Your instructions »
Up to and including the line that holds "Productos, Diciembre: 54000000 -> 62000000", print the data exactly from its first line; do not print the pictures.

Provided entries »
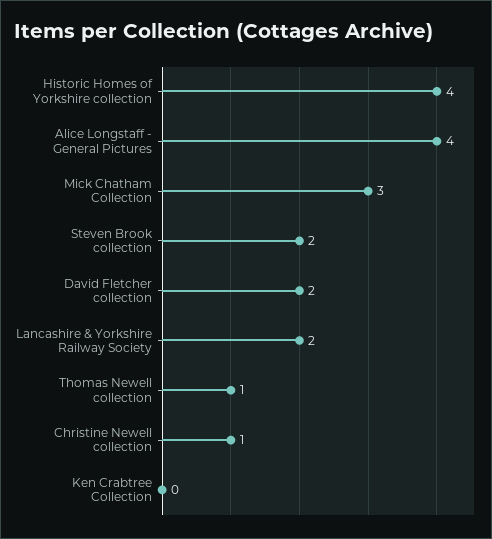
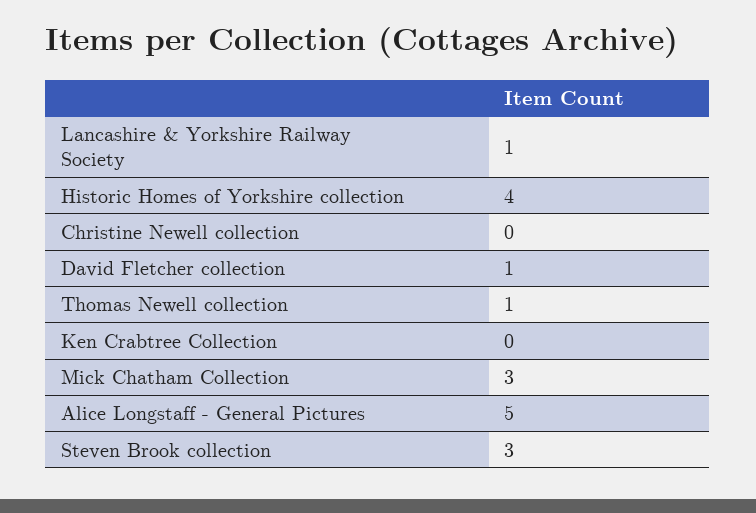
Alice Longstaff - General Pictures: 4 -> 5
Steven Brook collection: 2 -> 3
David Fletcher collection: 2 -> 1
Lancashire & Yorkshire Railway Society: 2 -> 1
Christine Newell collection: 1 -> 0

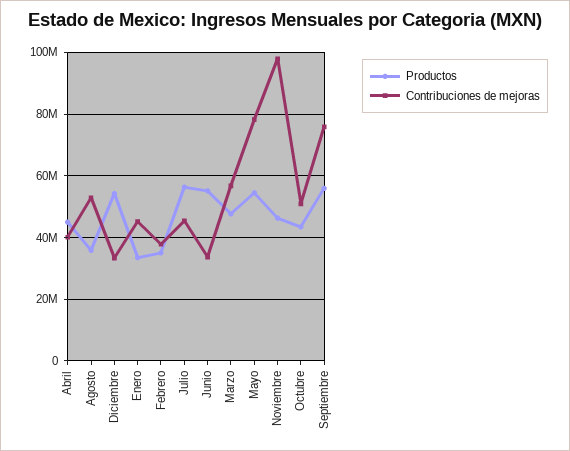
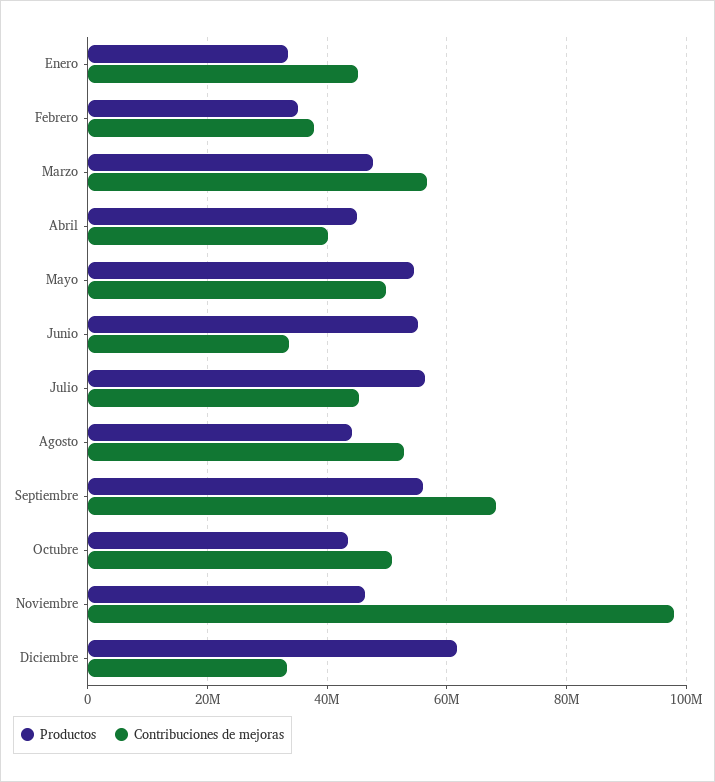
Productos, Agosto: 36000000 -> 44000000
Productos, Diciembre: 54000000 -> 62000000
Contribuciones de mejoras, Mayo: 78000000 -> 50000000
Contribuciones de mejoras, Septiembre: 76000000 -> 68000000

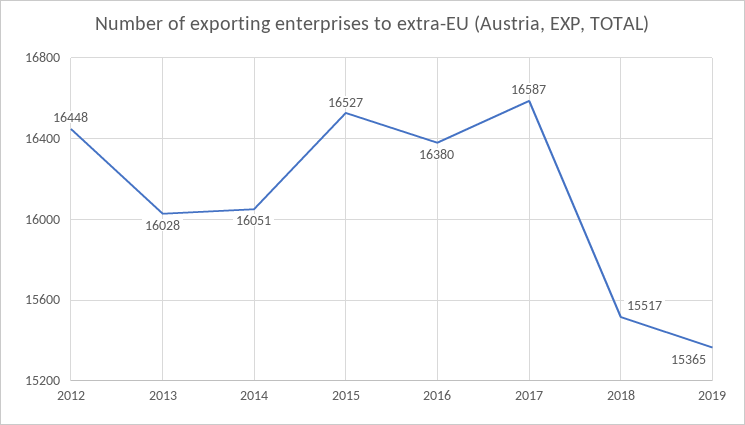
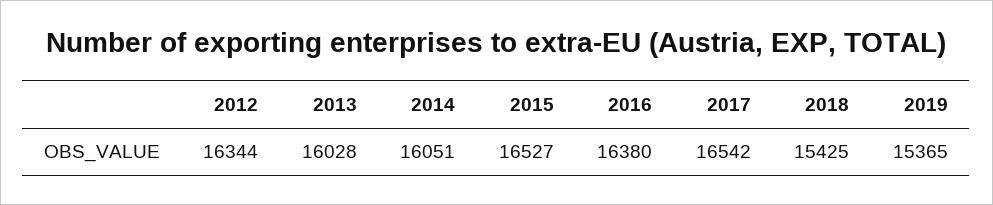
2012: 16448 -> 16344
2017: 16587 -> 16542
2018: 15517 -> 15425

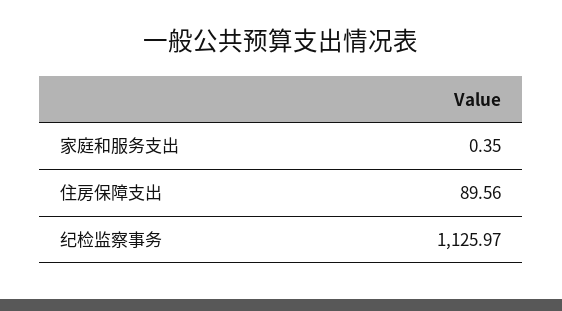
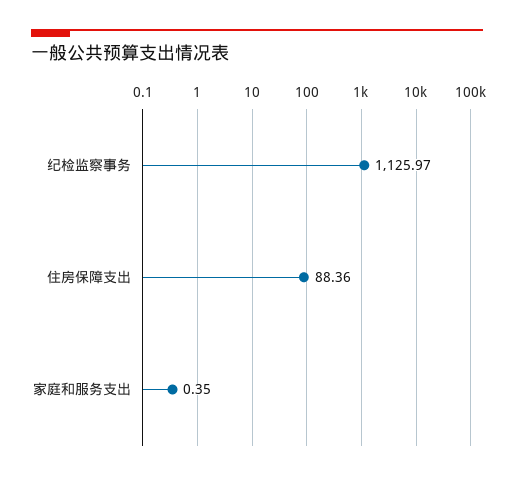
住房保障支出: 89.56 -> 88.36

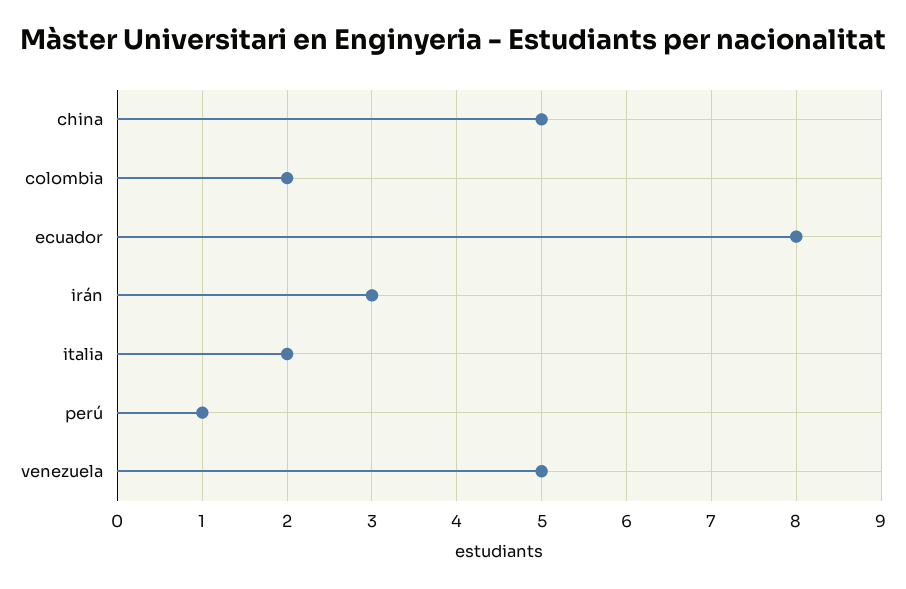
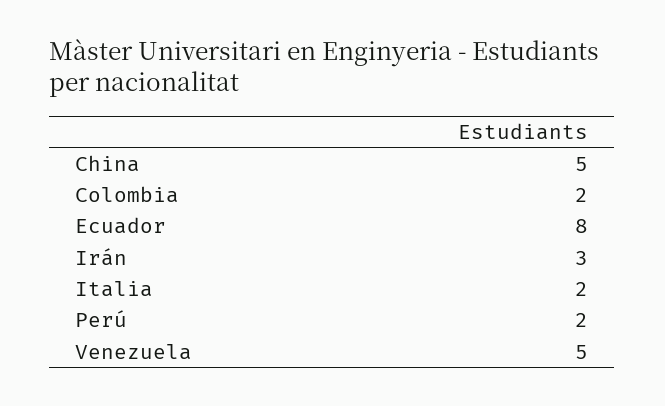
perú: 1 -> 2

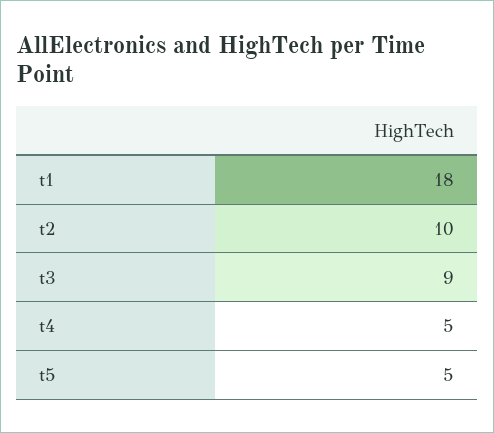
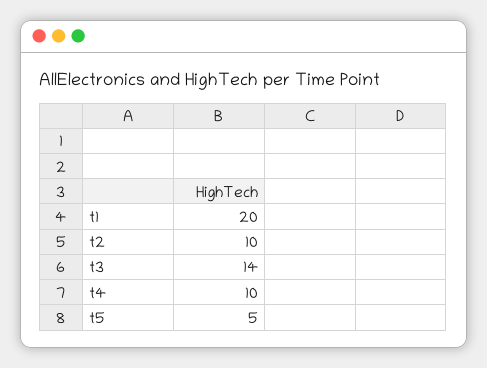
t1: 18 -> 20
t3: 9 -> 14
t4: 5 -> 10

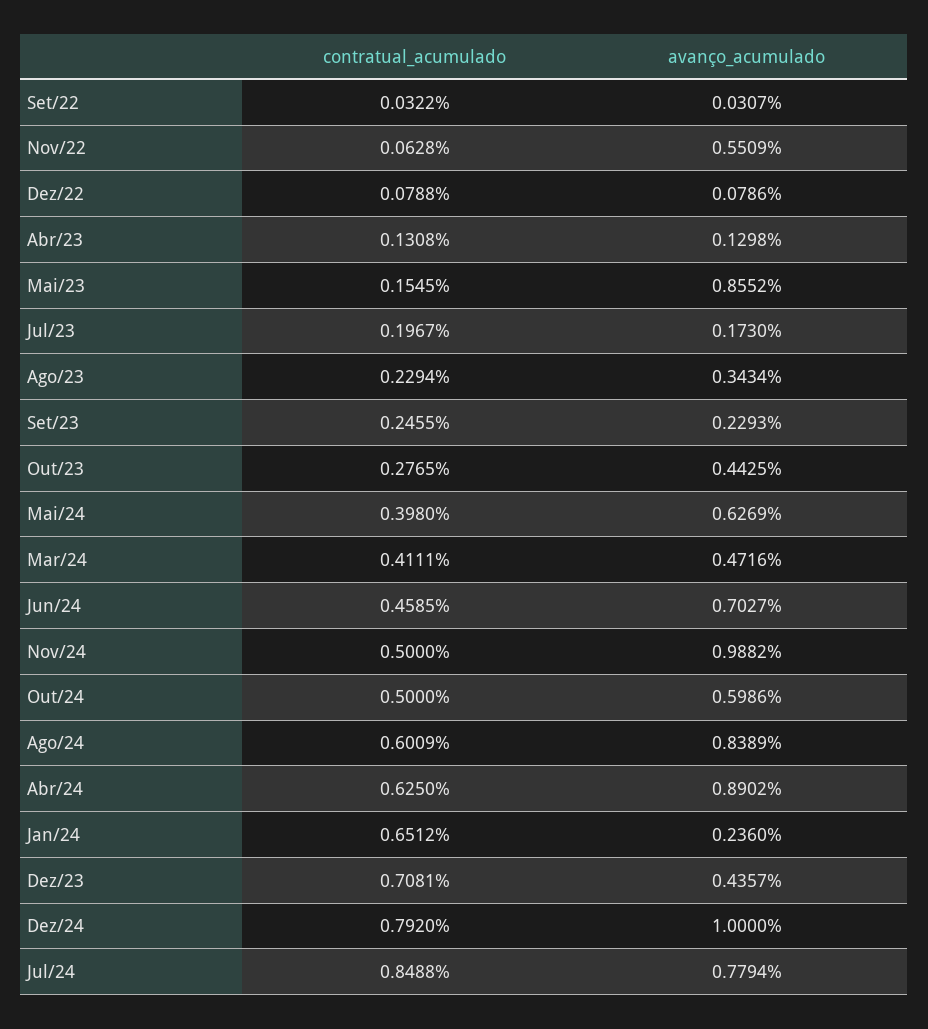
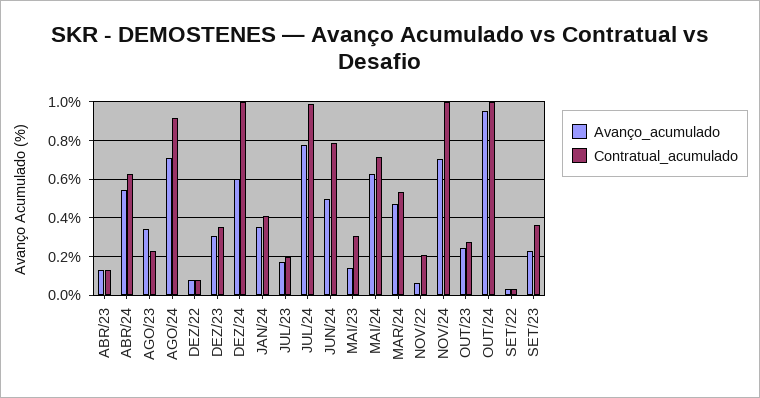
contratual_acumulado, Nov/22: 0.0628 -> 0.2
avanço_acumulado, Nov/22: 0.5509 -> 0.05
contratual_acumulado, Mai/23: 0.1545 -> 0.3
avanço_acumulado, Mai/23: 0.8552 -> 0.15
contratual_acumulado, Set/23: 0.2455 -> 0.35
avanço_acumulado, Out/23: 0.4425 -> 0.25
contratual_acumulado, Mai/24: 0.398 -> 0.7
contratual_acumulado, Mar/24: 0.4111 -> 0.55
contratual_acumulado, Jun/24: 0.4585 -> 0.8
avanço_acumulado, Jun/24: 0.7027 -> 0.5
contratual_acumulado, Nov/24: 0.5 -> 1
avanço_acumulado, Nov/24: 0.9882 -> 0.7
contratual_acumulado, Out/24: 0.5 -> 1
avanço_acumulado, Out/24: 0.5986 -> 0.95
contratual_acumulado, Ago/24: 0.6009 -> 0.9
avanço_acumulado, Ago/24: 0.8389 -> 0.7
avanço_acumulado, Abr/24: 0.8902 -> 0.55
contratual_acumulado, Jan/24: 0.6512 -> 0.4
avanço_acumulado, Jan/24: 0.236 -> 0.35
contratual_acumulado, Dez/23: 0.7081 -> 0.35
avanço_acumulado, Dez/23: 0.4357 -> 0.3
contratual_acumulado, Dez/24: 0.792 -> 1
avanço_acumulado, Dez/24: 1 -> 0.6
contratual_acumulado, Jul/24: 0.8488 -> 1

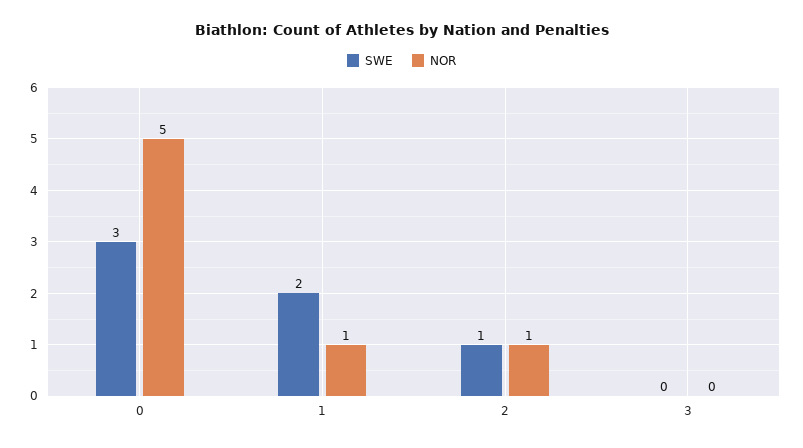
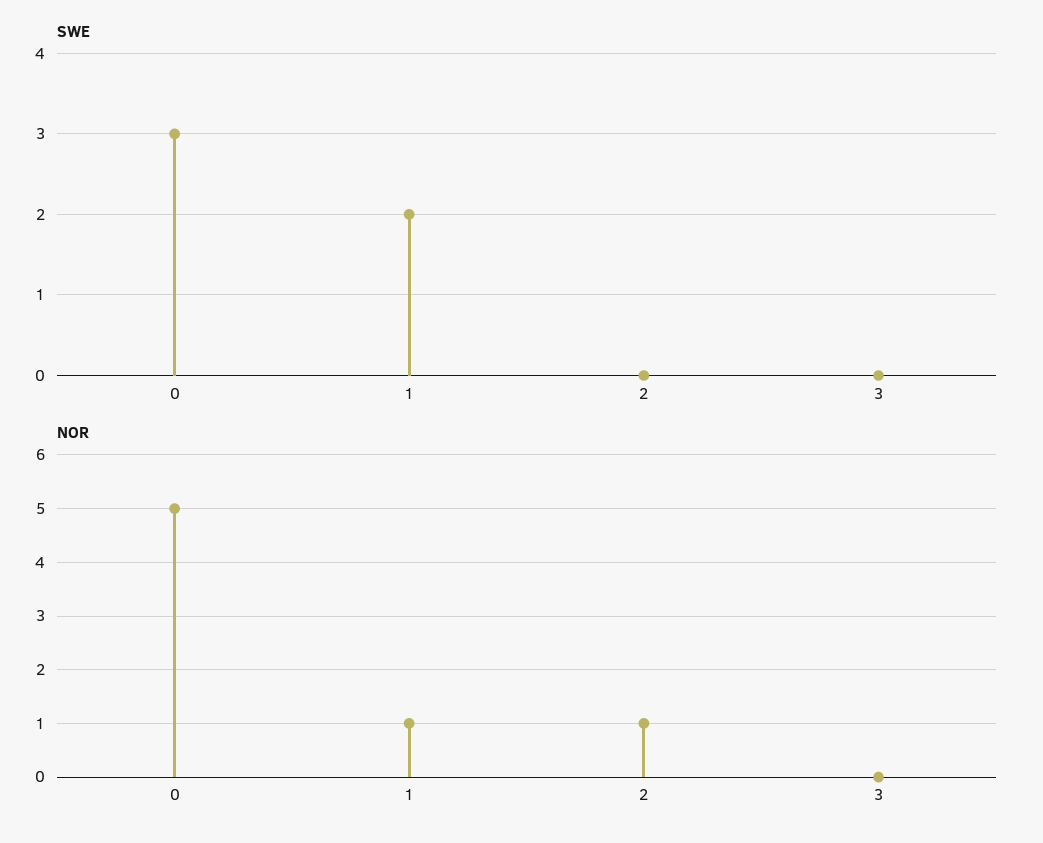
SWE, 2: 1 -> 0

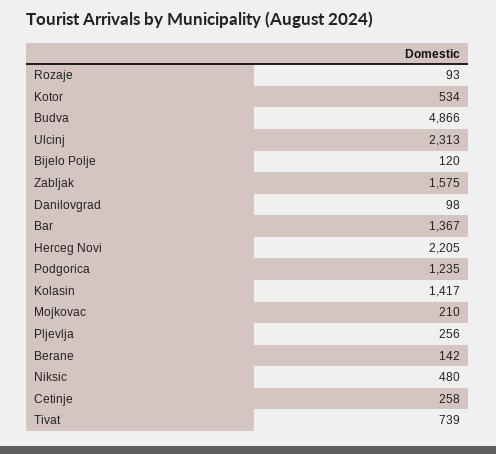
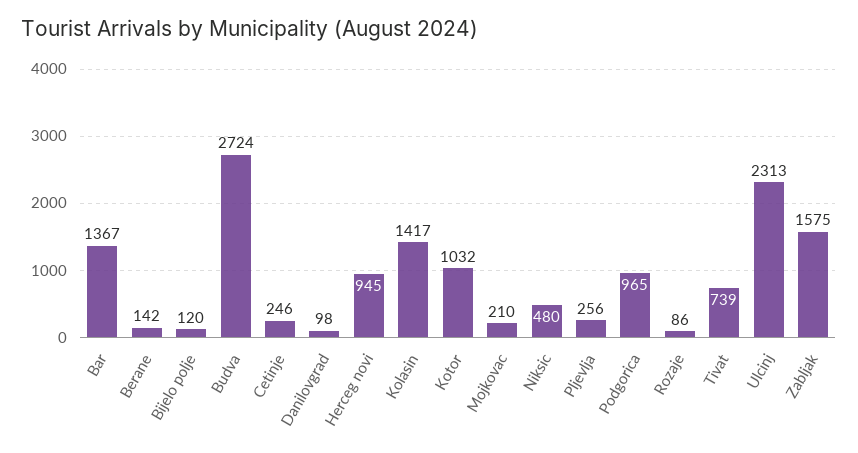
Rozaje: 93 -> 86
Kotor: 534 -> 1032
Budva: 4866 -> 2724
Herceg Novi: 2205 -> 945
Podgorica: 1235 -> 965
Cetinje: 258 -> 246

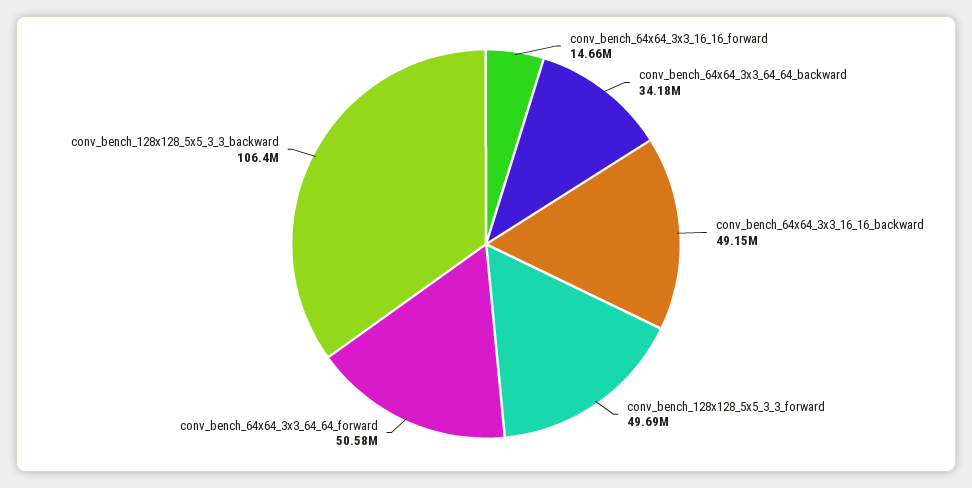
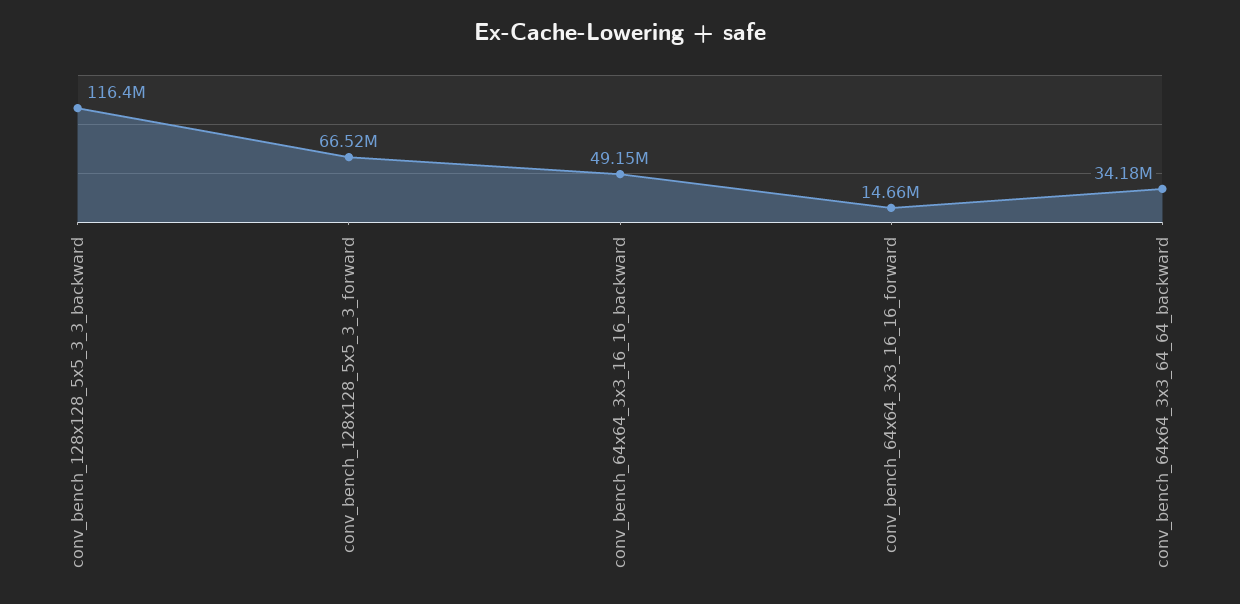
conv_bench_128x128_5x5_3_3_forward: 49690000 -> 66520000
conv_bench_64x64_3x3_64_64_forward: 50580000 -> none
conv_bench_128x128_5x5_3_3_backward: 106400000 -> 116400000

Task result »
Alice Longstaff - General Pictures: 4 -> 5
Steven Brook collection: 2 -> 3
David Fletcher collection: 2 -> 1
Lancashire & Yorkshire Railway Society: 2 -> 1
Christine Newell collection: 1 -> 0

Productos, Agosto: 36000000 -> 44000000
Productos, Diciembre: 54000000 -> 62000000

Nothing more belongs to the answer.